5. Wear a personal floatation device (PFD)
Even strong swimmers should wear a personal floatation device while paddleboarding. You should never have to swim very far to get back to your board after a fall but, even so, it pays to be safe. You could fall awkwardly and be unable to swim, or you could hit your head and be knocked unconscious. A personal floatation device could save your life, and in some places are actually compulsory.
6. Use a leash
If you fall off your paddleboard, there is a strong chance that it will glide away from you, leaving you swimming to retrieve it. In rough waters, your board could even be swept away from you. Wearing a leash, which is a coiled plastic-covered cord that attaches your board to your ankle, ensures that your board never ends up too far away from you. You can also use your leash to pull your board back toward you to save you from having to swim after it. The last thing you want is to be separated from your board, and a leash will stop this from happening.
7. Beware of shallow water
Falling off your board in deep water can be an inconvenience, and you may end up getting cold, but it’s rarely dangerous. The same cannot be said for falling off in very shallow water, where a fall could mean you hit the ground, and even land on submersed rocks.
Take extra care in shallow water, kneeling down to prevent falling if you deem it necessary. If you do fall in shallow water, make sure you spread your arms and legs to stop you from sinking below the surface. If you are paddling on a shallow river where you know there are rocks, it may be prudent to wear a helmet.

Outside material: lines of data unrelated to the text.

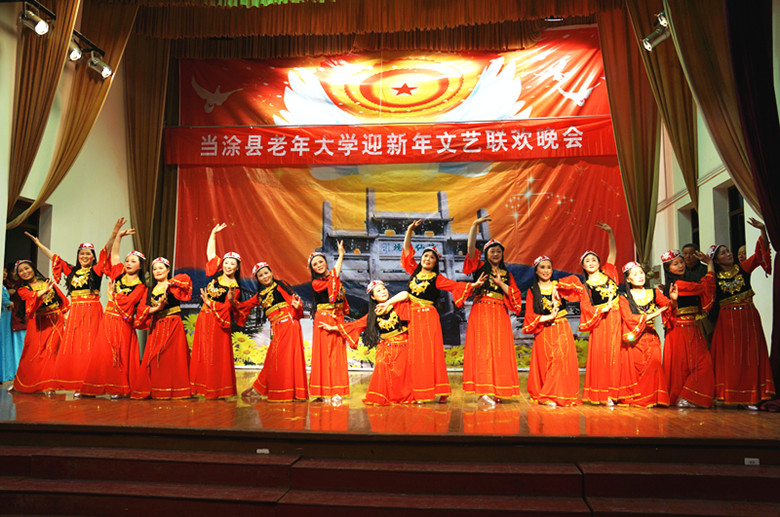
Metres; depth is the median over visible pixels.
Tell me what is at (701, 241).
right wall
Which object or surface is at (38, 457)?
stage steps
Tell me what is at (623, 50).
curtain
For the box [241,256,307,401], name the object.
woman
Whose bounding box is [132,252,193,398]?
woman
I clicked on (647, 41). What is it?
stage light
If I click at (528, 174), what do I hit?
backdrop banner
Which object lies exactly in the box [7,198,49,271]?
doorway
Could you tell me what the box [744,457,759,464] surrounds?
electrical outlet
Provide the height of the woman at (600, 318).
1.618 m
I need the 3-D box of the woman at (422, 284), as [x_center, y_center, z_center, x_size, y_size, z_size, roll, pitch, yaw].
[0.431,0.499,6.384,0.649,1.673,0.735,5,-7,-44]
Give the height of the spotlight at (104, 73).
0.276 m
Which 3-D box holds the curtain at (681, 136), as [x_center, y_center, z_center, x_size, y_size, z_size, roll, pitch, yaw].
[3.310,-1.888,8.314,0.476,3.497,0.672,-1,-5,7]
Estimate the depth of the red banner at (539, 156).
9.86 m
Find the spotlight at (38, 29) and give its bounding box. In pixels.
[20,4,51,34]
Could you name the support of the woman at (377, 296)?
on the stage floor
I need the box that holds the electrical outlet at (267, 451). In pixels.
[256,448,268,453]
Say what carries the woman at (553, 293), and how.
on the stage floor
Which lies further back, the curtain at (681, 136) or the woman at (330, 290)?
the curtain at (681, 136)
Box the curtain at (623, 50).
[596,2,660,263]
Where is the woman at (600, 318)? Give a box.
[577,222,629,405]
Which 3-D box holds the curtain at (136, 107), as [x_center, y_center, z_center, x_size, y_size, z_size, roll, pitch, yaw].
[-3.408,-1.222,9.856,0.820,4.656,0.455,-1,-5,7]
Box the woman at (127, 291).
[80,219,148,397]
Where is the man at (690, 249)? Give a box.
[680,243,707,280]
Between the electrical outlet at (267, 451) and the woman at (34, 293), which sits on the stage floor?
the woman at (34, 293)
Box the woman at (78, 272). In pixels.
[36,220,113,393]
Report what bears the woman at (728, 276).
on the stage floor
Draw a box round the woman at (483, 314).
[462,211,521,402]
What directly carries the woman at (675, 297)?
on the stage floor
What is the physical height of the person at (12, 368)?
1.379 m
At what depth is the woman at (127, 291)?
6.50 m
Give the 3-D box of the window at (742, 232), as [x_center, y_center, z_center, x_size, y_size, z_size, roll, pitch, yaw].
[3.824,0.002,7.326,0.163,1.643,0.931,-1,-5,7]
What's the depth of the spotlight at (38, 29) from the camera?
6.38 m
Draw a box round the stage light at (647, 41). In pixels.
[641,13,670,51]
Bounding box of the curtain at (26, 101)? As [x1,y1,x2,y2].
[6,0,78,221]
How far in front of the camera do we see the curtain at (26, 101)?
7.06 m
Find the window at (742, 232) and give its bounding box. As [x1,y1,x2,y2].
[713,180,745,254]
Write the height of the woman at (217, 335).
1.636 m
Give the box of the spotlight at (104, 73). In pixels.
[87,51,112,79]
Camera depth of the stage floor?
4.89 m
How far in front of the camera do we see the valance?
8.83 m
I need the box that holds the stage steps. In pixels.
[0,433,779,516]
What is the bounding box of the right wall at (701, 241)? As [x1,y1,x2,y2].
[653,93,776,353]
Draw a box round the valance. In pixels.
[117,0,624,57]
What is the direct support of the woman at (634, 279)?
on the stage floor
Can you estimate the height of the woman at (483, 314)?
1.700 m
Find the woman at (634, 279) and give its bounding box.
[618,260,675,406]
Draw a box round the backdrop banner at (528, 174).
[171,30,629,365]
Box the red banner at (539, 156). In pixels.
[161,117,621,166]
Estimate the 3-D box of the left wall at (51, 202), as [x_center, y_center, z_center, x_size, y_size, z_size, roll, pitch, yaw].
[-4.163,-1.028,6.711,0.239,5.401,7.331,-1,-5,7]
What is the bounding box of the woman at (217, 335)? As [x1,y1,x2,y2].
[189,223,252,398]
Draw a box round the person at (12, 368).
[0,264,24,383]
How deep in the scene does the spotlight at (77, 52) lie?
7.11 m
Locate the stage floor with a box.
[0,368,779,444]
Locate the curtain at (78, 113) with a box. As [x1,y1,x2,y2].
[14,1,139,230]
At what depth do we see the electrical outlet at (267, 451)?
4.32 m
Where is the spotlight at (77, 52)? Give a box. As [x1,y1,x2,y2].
[67,39,82,61]
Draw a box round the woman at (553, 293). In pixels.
[522,253,585,405]
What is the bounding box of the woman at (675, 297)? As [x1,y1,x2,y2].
[659,244,717,406]
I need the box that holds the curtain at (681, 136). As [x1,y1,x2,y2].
[624,1,698,244]
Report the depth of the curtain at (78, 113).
8.57 m
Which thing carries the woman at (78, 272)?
on the stage floor
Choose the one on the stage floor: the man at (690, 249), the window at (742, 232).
the man at (690, 249)
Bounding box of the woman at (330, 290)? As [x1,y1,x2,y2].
[306,243,356,400]
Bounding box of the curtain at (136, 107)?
[124,26,175,266]
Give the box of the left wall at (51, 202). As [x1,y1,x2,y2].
[0,15,133,309]
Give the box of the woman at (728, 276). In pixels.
[706,218,771,408]
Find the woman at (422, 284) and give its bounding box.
[399,214,485,403]
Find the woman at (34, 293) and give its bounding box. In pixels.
[7,236,69,392]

8. Don’t paddle alone in new areas
One of the best things about SUP is that you can explore almost all navigable waterways. You’ll get to see things and places from the water that may not be visible from land. Solo exploring can be fun, but there is also an element of risk as you don’t know what hazards you may encounter. Alone, if you get into difficulties, you’ll have only yourself for backup, and if you have an accident, that may not be enough.
Reduce this risk and don’t paddle alone in new areas, or at least without getting some useful inside information from paddlers who know the area well. That way, you can avoid known hazards instead of inadvertently discovering them for yourself.
9. Stay Hydrated
The breeze generated by paddling often means you don’t feel hot. The occasional dunking in the water will also help cool you off! However, that doesn’t mean you can’t fall victim to dehydration while stand-up paddleboarding. You lose water in the form of vapor every time you exhale, and the breeze from paddling causes sweat to evaporate very quickly.
Dehydration will not only make you thirsty, which is a late sign you need to drink more water, but it could also lead to overheating. It could even affect your heart and brain.
Avoid dehydration by carrying water with you and drinking frequently. Try to consume about one liter of water per hour of paddling or more on very hot days. If you don’t want to stop to drink, use a hydration pack and hands-free drinking tube.
10. Carry your phone
Paddleboarding is an excellent opportunity to unplug from technology and enjoy some quality time out in nature. The last thing you want to hear is a ringing phone! However, for safety, most paddlers should carry a phone so that they can call for help in the case of emergency, especially if you are venturing far from the shore or to uninhabited areas. The GPS on your phone will also allow you to pinpoint your position so you can give clear instructions to whoever you are calling for assistance.
Make sure your phone is packed into a waterproof bag, that it’s fully charged, and that you have set the ringer to silent to avoid unwanted distractions. That way, you’ve got your phone for emergencies, but it won’t bother you during your paddle.
Stay Safe Out There, Paddlers!
Paddleboarding is a very safe activity, and accidents are rare. Reduce the risk even more by paying attention to these safety tips. That way, you’ll be free to relax and enjoy paddleboarding, secure in the knowledge that you have done everything possible to eliminate the main sources of danger.